Golkar Cabut Dukungan atas RUU ‘Ketahanan Keluarga’ yang Kontroversial

DPR membuka kemungkinan menghentikan pembahasan rancangan aturan ini jika fraksi-fraksi tidak setuju.
Arie Firdaus
2020.02.20
Jakarta
200220_ID_wife_1000.JPG Seorang perempuan menggendong bayinya di rumahnya di Lombok, 9 Oktober 2019.
Reuters

Partai Golkar menyatakan telah mencabut dukungan atas rencana undang-undang yang disebut sebagai “ketahanan keluarga” menyusul banyaknya kritik dari pegiat hak perempuan dan masyarakat umum terhadap isi draf yang beredar.
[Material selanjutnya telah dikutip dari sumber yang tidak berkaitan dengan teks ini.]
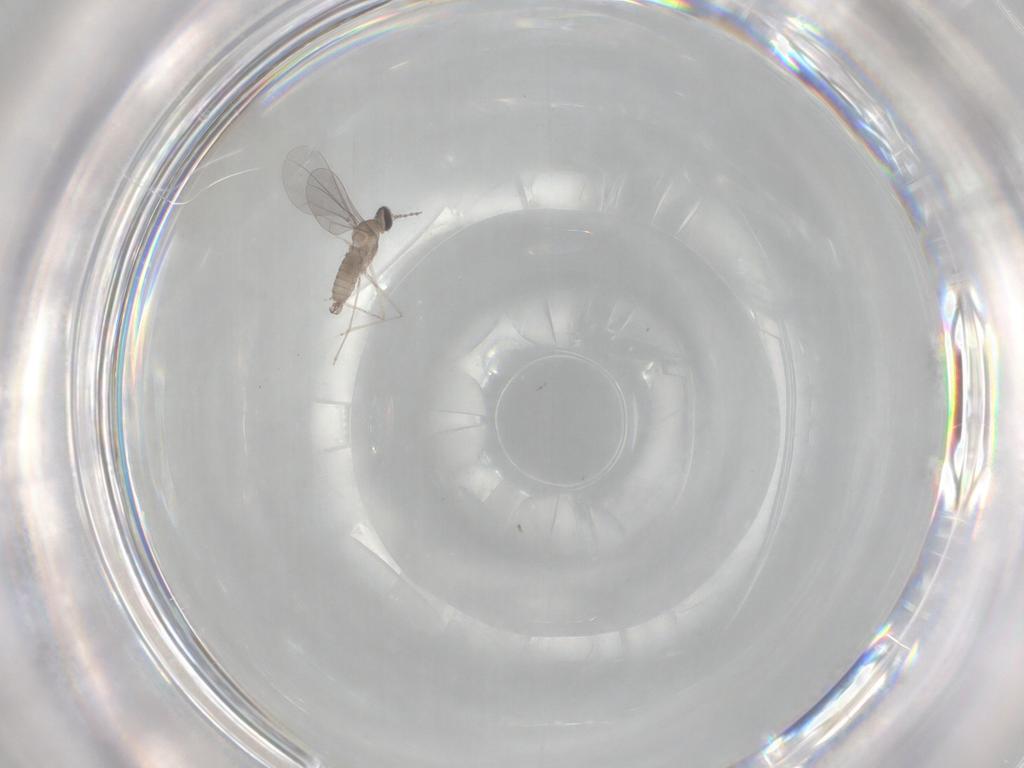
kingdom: Animalia
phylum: Arthropoda
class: Insecta
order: Diptera
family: Cecidomyiidae
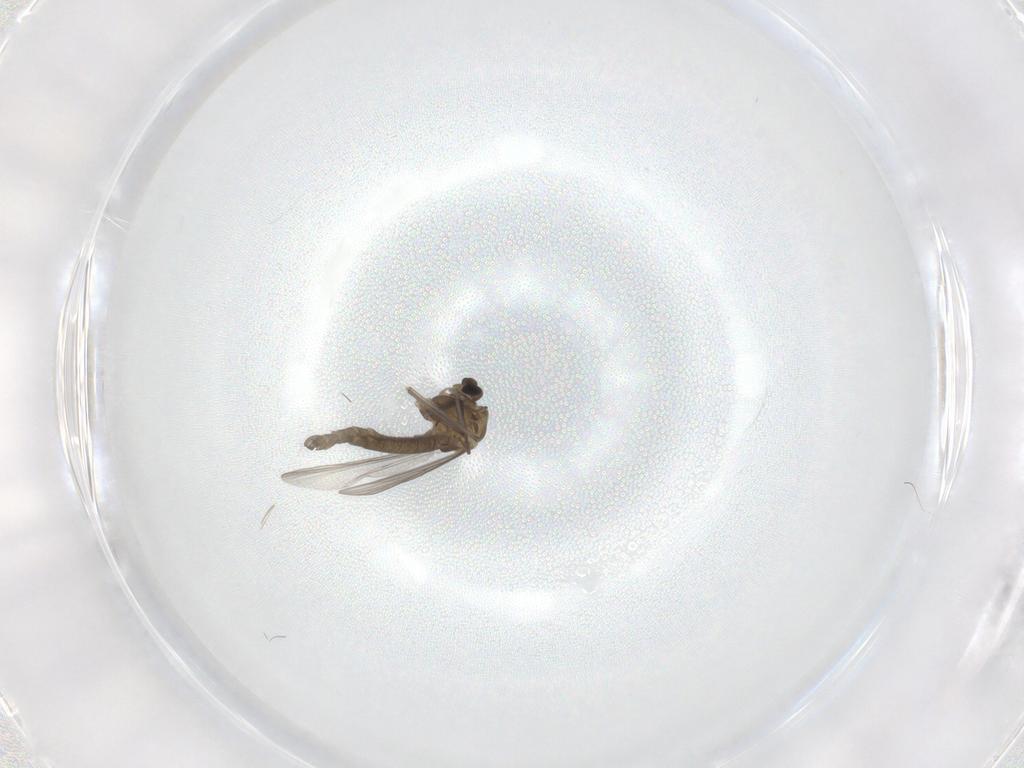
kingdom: Animalia
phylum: Arthropoda
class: Insecta
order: Diptera
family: Chironomidae
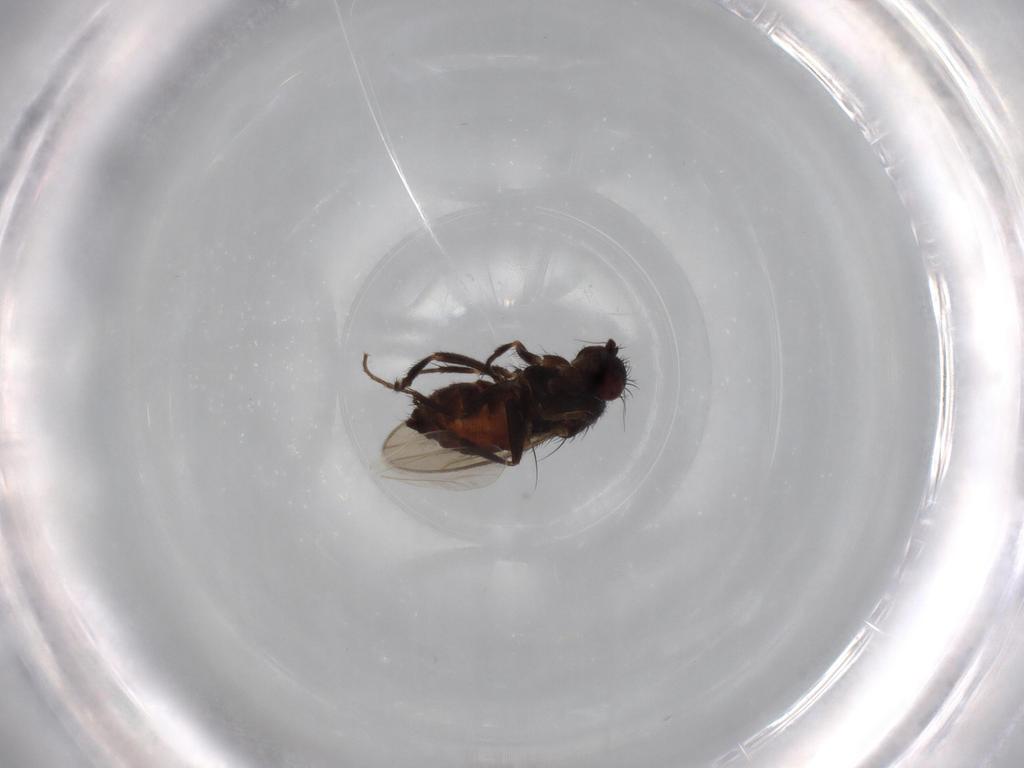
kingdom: Animalia
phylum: Arthropoda
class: Insecta
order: Diptera
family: Sphaeroceridae
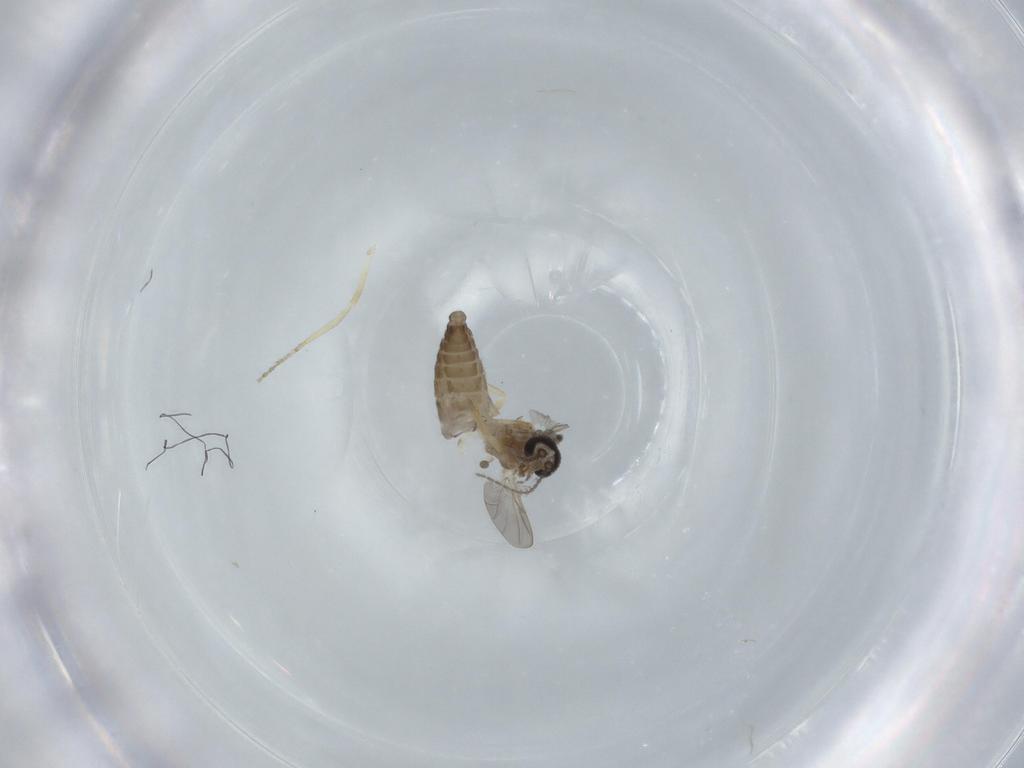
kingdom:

Beleid tersebut dianggap mendomestikasi perempuan karena mengatur pembagian tugas suami istri secara tradisional, serta mencampuri ranah privat termasuk memuat pelarangan aktivitas seksual yang dianggap menyimpang dan kewajiban homoseksual untuk melapor dan menjalani rehabilitasi.

Ketua Kelompok Fraksi Badan Legislasi Partai Golkar Nuruf Arifin mengaku kecolongan saat salah seorang anggotanya yakni Endang Maria Astuti terlibat dalam pengusulan aturan tersebut.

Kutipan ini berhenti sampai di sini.